> **Task instructions**
1. In the forum thread about the RAID controller and the installer, which three parameters were added to the grub boot menu of the CD installer to solve the problem?
2. Write the next few lines of the forum thread on the RAID controller and the installer, picking up after its final sentence.

> **Passage**
========
Es wurde nur ein Installationsmedium (b) angezeigt
Bei Installation auf das b) ist die Installation hängen geblieben. Im Debug Mode kam noch der # Prompt, aber es konnte nichts mehr
eingegeben werden.

Den debian jessi installer werde ich morgen probieren, wenn ich wieder am Rechenzentrum bin.
 
Der jessie installer erkennt das LSI Logic / Symbios Logic SAS1078 PCI-Express Fusion-MPT SAS (rev 03) Raid auch nicht.
Wir haben auch die jessie installer firmware version versucht. Die geladenen Module sind mptsas und megaraid_sas und auch
sonst sieht alles gleich aus wie unter 3.x.
Letzte Hoffnung ist ein
LSI 1078 SAS controller BIOS and firmware update v2.66 (Linux) - IBM System x3850 M2 and x3950 M2
von 2011-04-22 wobei ich nicht weiß, ob dieses schon drauf ist, da ich die Server geerbt habe.


Gruß
Dieter
 
just FYI, we had another user reporting problems with the 4.4 kernel when using the mpt2sas kernel module - those problems where solved by upgrading the controller's firmware: https://bugzilla.proxmox.com/show_bug.cgi?id=974

We did a lot of research, upgraded the LSI controller bios to the latest version, but nothing solved the problem. Today with the help of
a very experienced colleague we solved the problem adding three parameters to the grub boot menu of the CD installer:

linux /boot/vmlinuz-4.4.6-1-pve root=/dev/mapper/pve-root ro mptbase.mpt_msi_enable_sas=0 iommu=soft amd_iommu=on

Now two question popped up:
1. How can the installer be changed to set up the same boot menu for the running server, if the system is installed on the
Raid not recognized without these parameters set?
========
> **Given material**

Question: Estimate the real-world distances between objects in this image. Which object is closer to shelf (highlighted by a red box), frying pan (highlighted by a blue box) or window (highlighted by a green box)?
========
> **Outputs for the tasks**
1. mptbase.mpt_msi_enable_sas=0, iommu=soft and amd_iommu=on

2.
2. If /etc/default/grub is extended to:
GRUB_CMDLINE_LINUX_DEFAULT="mptbase.mpt_msi_enable_sas=0 iommu=soft amd_iommu=on"
does this action survive all Proxmox updates?

Hoping that this also helps other members.

Dieter
 
We did a lot of research, upgraded the LSI controller bios to the latest version, but nothing solved the problem. Today with the help of
a very experienced colleague we solved the problem adding three parameters to the grub boot menu of the CD installer:

linux /boot/vmlinuz-4.4.6-1-pve root=/dev/mapper/pve-root ro mptbase.mpt_msi_enable_sas=0 iommu=soft amd_iommu=on

Now two question popped up:
1. How can the installer be changed to set up the same boot menu for the running server, if the system is installed on the
Raid not recognized without these parameters set?
2. If /etc/default/grub is extended to:
GRUB_CMDLINE_LINUX_DEFAULT="mptbase.mpt_msi_enable_sas=0 iommu=soft amd_iommu=on"
does this action survive all Proxmox updates?

Hoping that this also helps other members.

Dieter

yes, the /etc/default/grub file is touched once in the installer in case of root on ZFS, but apart from that it is left alone. you should run "update-grub" whenever you change it yourself to make sure that the changes are reflected in the grub configuration file in /boot .